Galactic Map
Overview
The United Confederation stretches across thousands of star systems, spanning a significant portion of the inhabited galaxy. Known space is organized into a rough hierarchy — from the densely populated, politically powerful Core Worlds at the center to the sparse, underserved Fringe Territories at the periphery — with vast distances and travel times shaping the daily reality of everyone who lives within it.
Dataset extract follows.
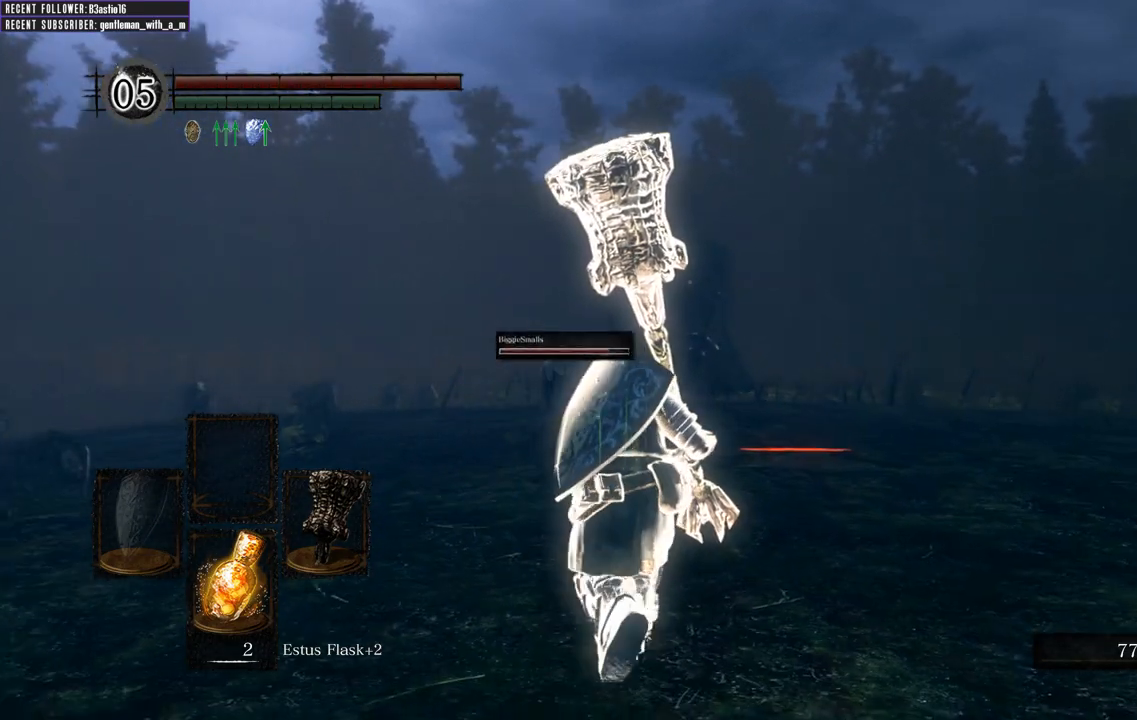
{"buttons": [], "left_stick": "up", "right_stick": "up", "events": [[383, "right_stick", "up"]]}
This galactic geography is not merely a backdrop. The distribution of wealth, infrastructure, and political attention across these regions defines who holds power and who is left behind, and that imbalance touches nearly every conflict in the Confederation.
Details
Travel across the Confederation is made possible by fold drives, which allow ships to translate through established fold points scattered throughout known space. Journeys between neighboring Core systems take hours or days, while crossing from the Core to the Fringe can take days to weeks, and reaching the outermost frontier may take months. Communication follows similar constraints: relay-assisted messages arrive within hours to days for well-connected systems, but remote Fringe locations may wait weeks.
The galaxy’s inhabited regions divide into four broad zones. The Core holds the oldest civilizations, the highest technology, and the seat of Confederation government. The Middle Regions are industrially active and commercially important, home to mixed-species populations at varying stages of development. The Fringe is recently settled and resource-focused, with sparse populations and limited services — human colonies are concentrated here. Beyond the Fringe lies largely uncharted space, with unknown hazards and the possibility of uncontacted civilizations.
Notable locations include Xylas Prime, the Xylasian homeworld and a center of political gravity; Kheth’var, the bioluminescent jungle world of the Indrilum; Thepol Prime, a harsh volcanic world known for its predator-evolved inhabitants; Zorath, a multi-species trading hub; and the impoverished human mining colony of Mool, deep in the Fringe. Travel between these worlds follows established routes ranging from the safest Core-to-Core corridors to the largely unpatrolled and dangerous Fringe-to-Fringe passages.
Significance
The Confederation’s geography is, in practice, a map of power. Decisions are made in the Core and resources flow inward, while Fringe colonies bear the costs of distance — neglected infrastructure, minimal law enforcement, and vulnerability to exploitation. The physical vastness of known space does not dilute that dynamic; it reinforces it. Distance is what allows certain abuses to persist unnoticed or unchallenged by those at the center.
For those moving through this space, location is strategy. Travel times create windows of opportunity and vulnerability alike. Fold point traffic control, patrol coverage gaps, and the existence of unofficial routes all factor into how individuals and factions operate across the Confederation. The galaxy’s scale gives weight to even small movements — crossing it is never trivial, and where someone is, and how long it takes to reach them, carries real consequence.